Supplied information:
= Beginning of Section =
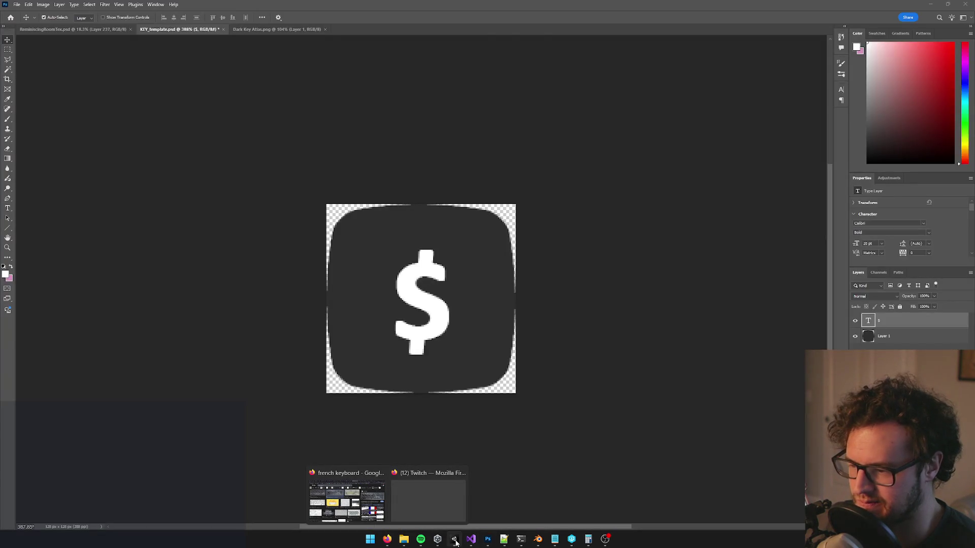
pyautogui.click(455, 539)
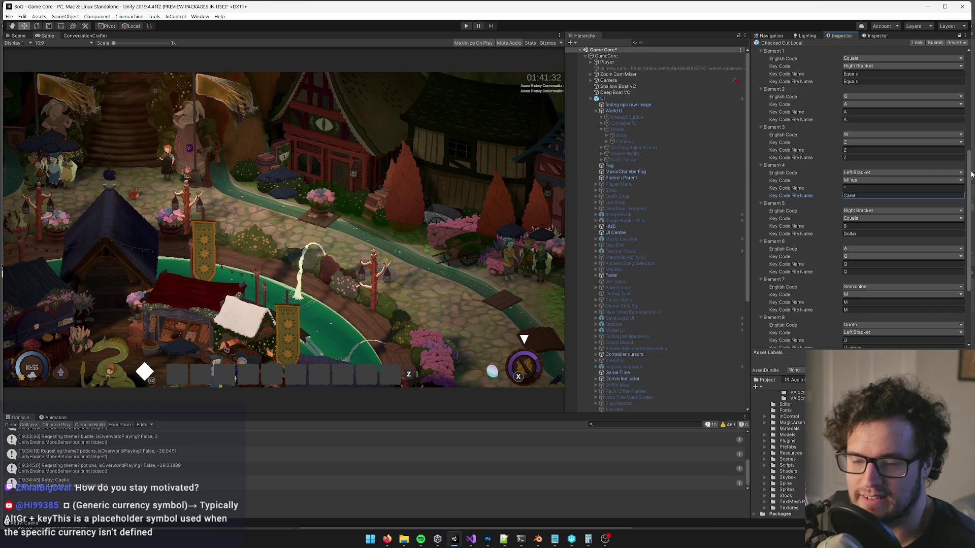
# Step: Maximize the Unity editor window and drag at its right edge to adjust the view
pyautogui.click(945, 7)
pyautogui.moveTo(973, 172); pyautogui.dragTo(972, 176)
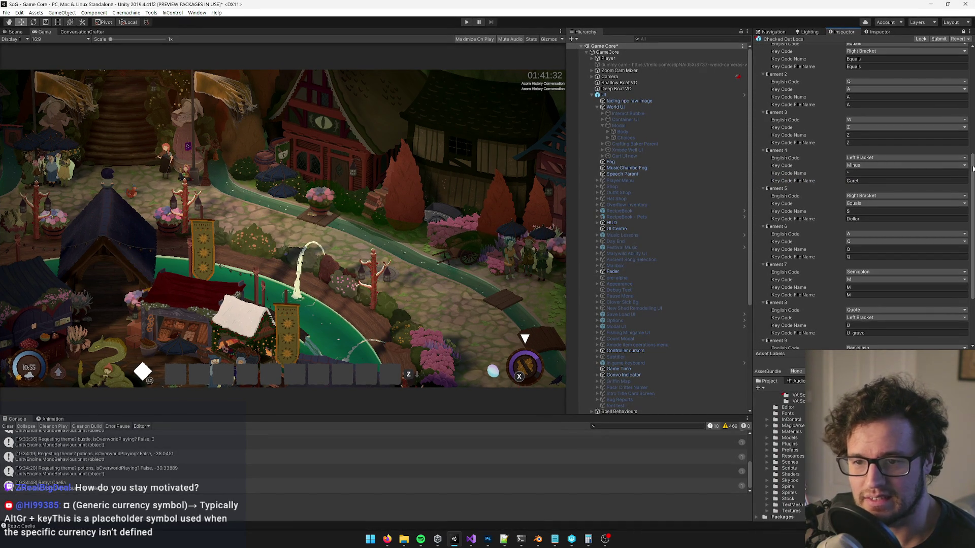
pyautogui.moveTo(973, 168); pyautogui.dragTo(973, 173)
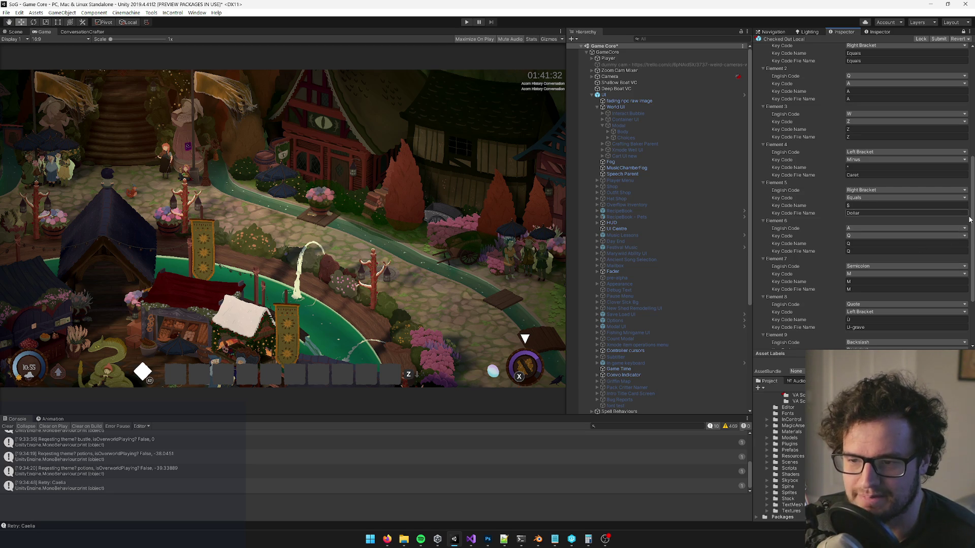
# Step: Scroll the Inspector to Elements 8–9 and select Element 8's Ù Key Code Name value
pyautogui.scroll(-1, 968, 216)
pyautogui.scroll(-3, 863, 198)
pyautogui.moveTo(973, 246); pyautogui.dragTo(972, 247)
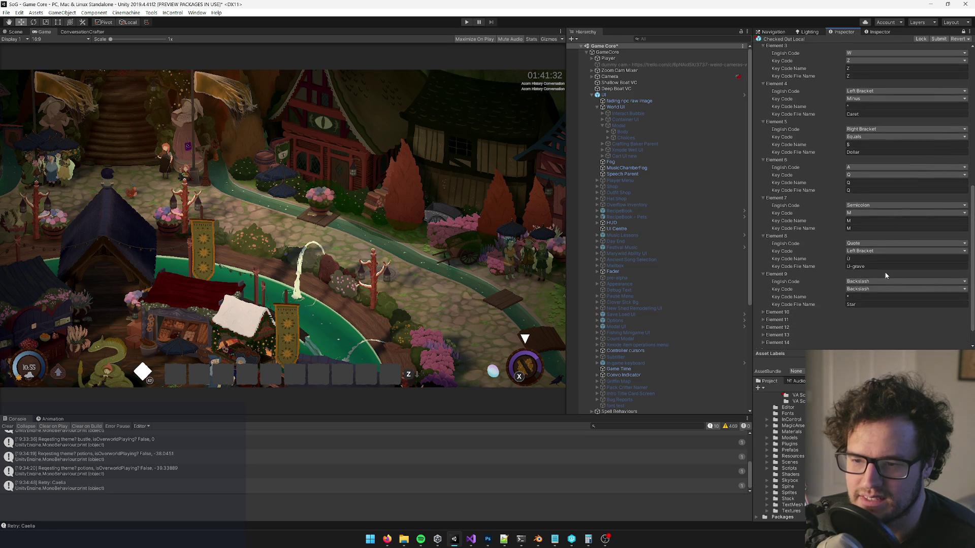
pyautogui.click(870, 259)
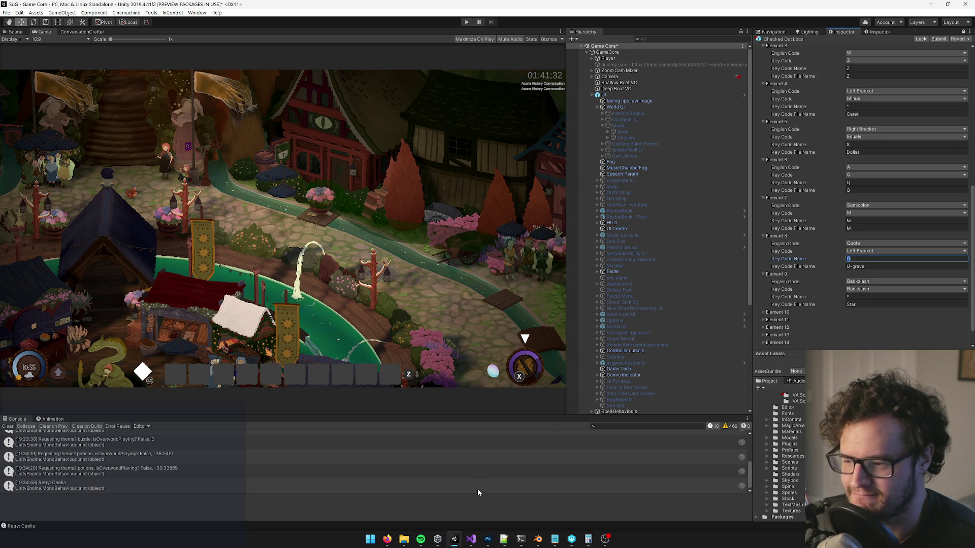
# Step: Switch to the KEY_template.psd document in Photoshop
pyautogui.moveTo(387, 539)
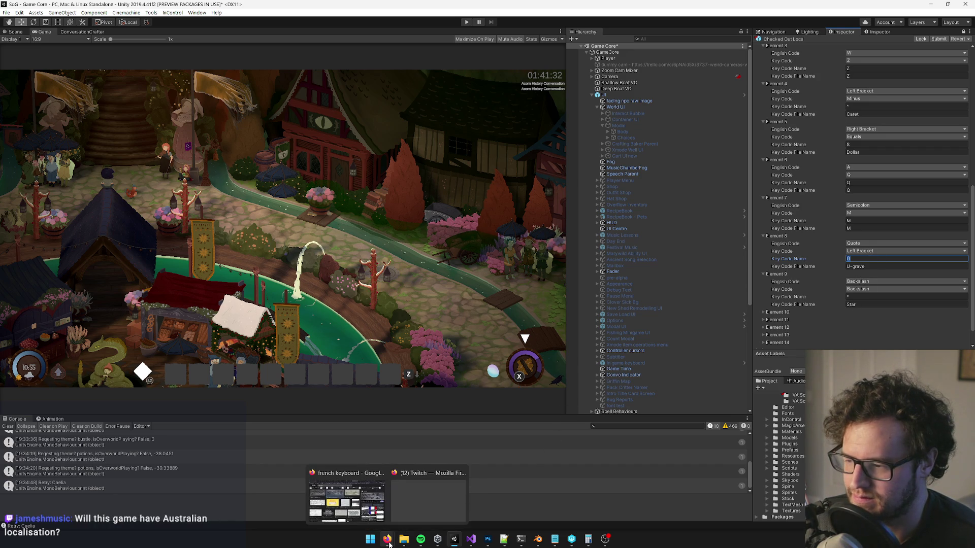
pyautogui.moveTo(494, 545)
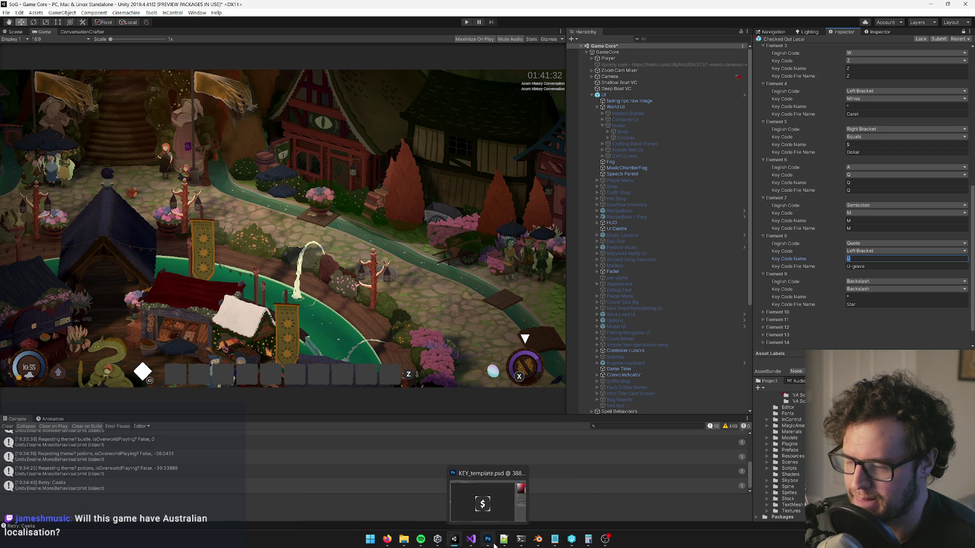
pyautogui.click(489, 542)
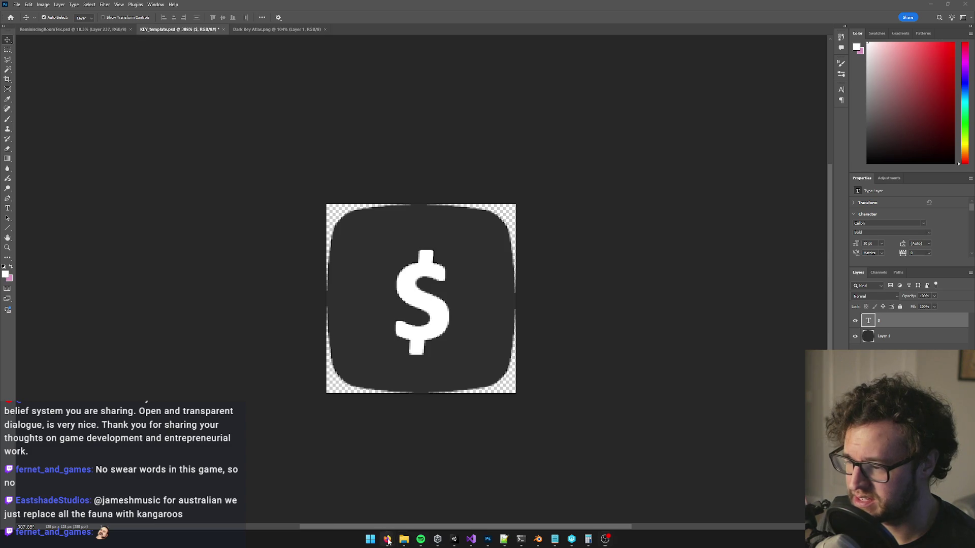
# Step: Review the template's white $ key glyph in Calibri Bold 20 pt on the dark rounded key
pyautogui.moveTo(387, 539)
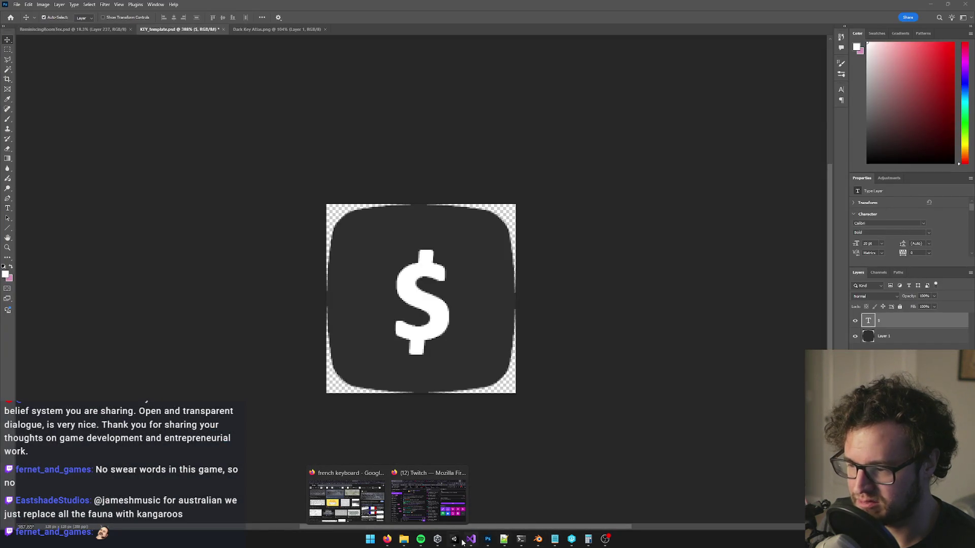
# Step: Replace the $ text with Ù and nudge the glyph slightly down and left
pyautogui.click(454, 540)
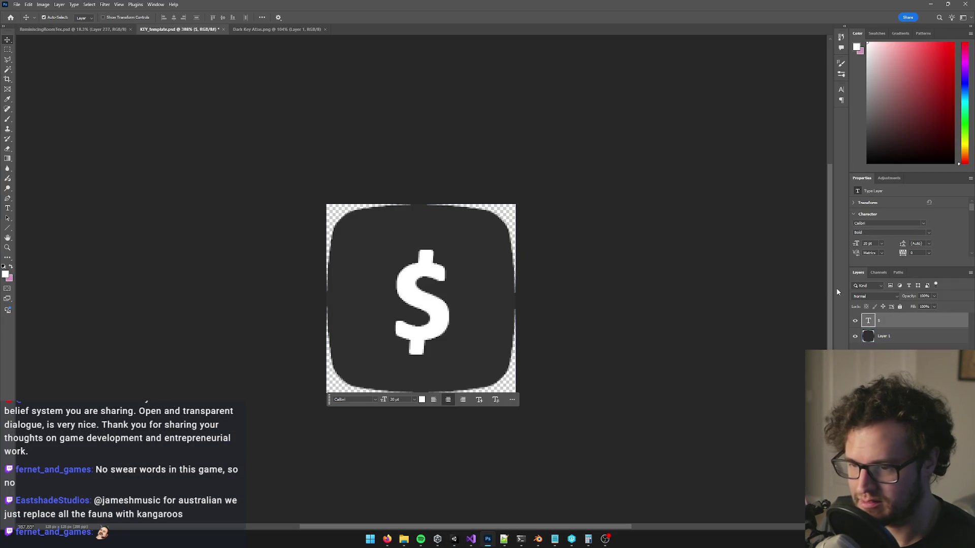
pyautogui.doubleClick(426, 294)
pyautogui.press('ctrl+a')
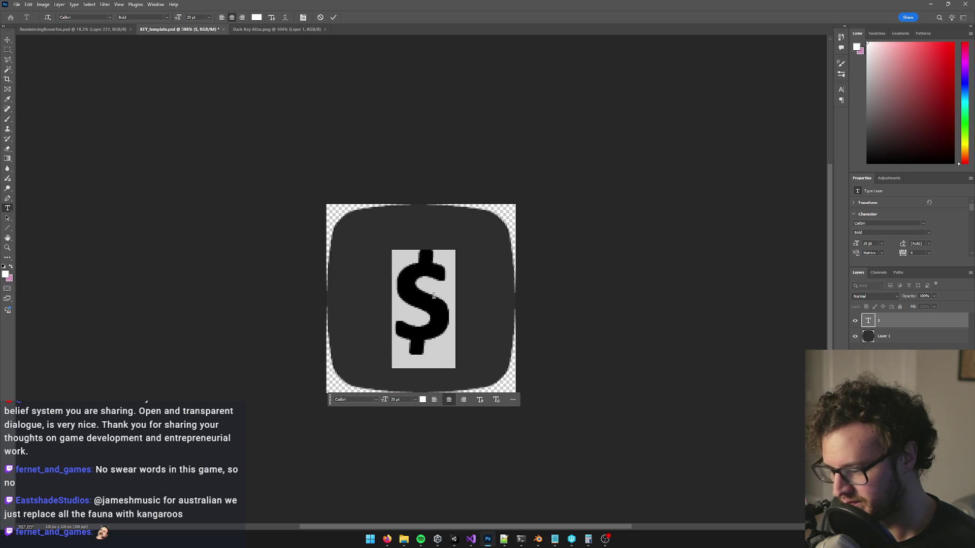
pyautogui.write('Ù')
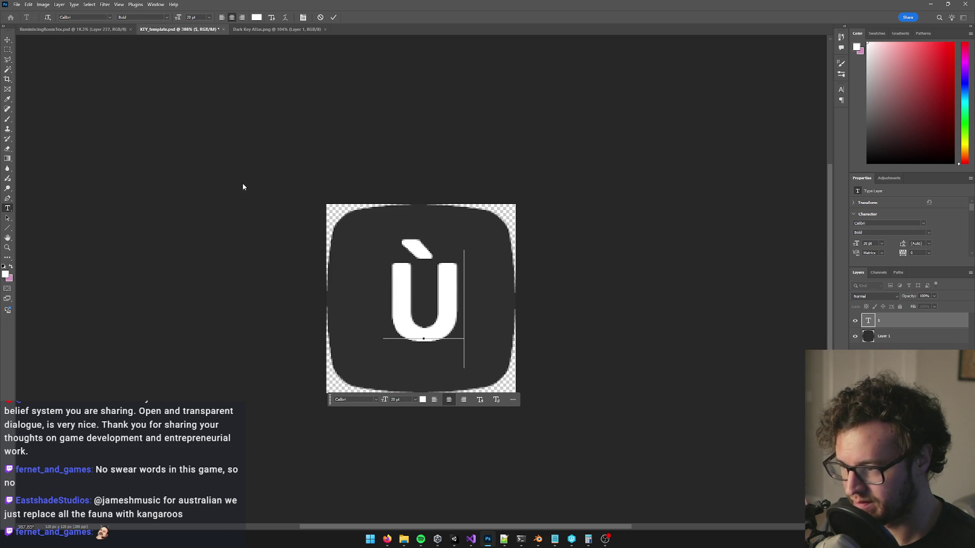
pyautogui.click(7, 39)
pyautogui.press('Down')
pyautogui.press('Down')
pyautogui.press('Left')
pyautogui.press('Down')
pyautogui.press('Left')
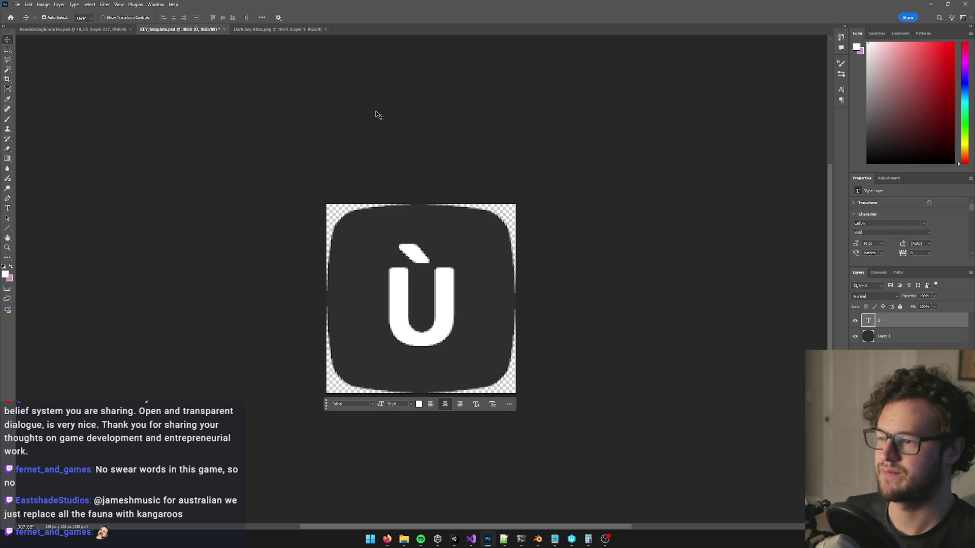
# Step: Quick Export the key as a PNG named KEY_U-grave.png
pyautogui.click(17, 4)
= End of Section =
To do: Please copy each line of the entries in which the word "moveTo" shows up.

Your response:
pyautogui.moveTo(973, 172); pyautogui.dragTo(972, 176)
pyautogui.moveTo(973, 168); pyautogui.dragTo(973, 173)
pyautogui.moveTo(973, 246); pyautogui.dragTo(972, 247)
pyautogui.moveTo(387, 539)
pyautogui.moveTo(494, 545)
pyautogui.moveTo(387, 539)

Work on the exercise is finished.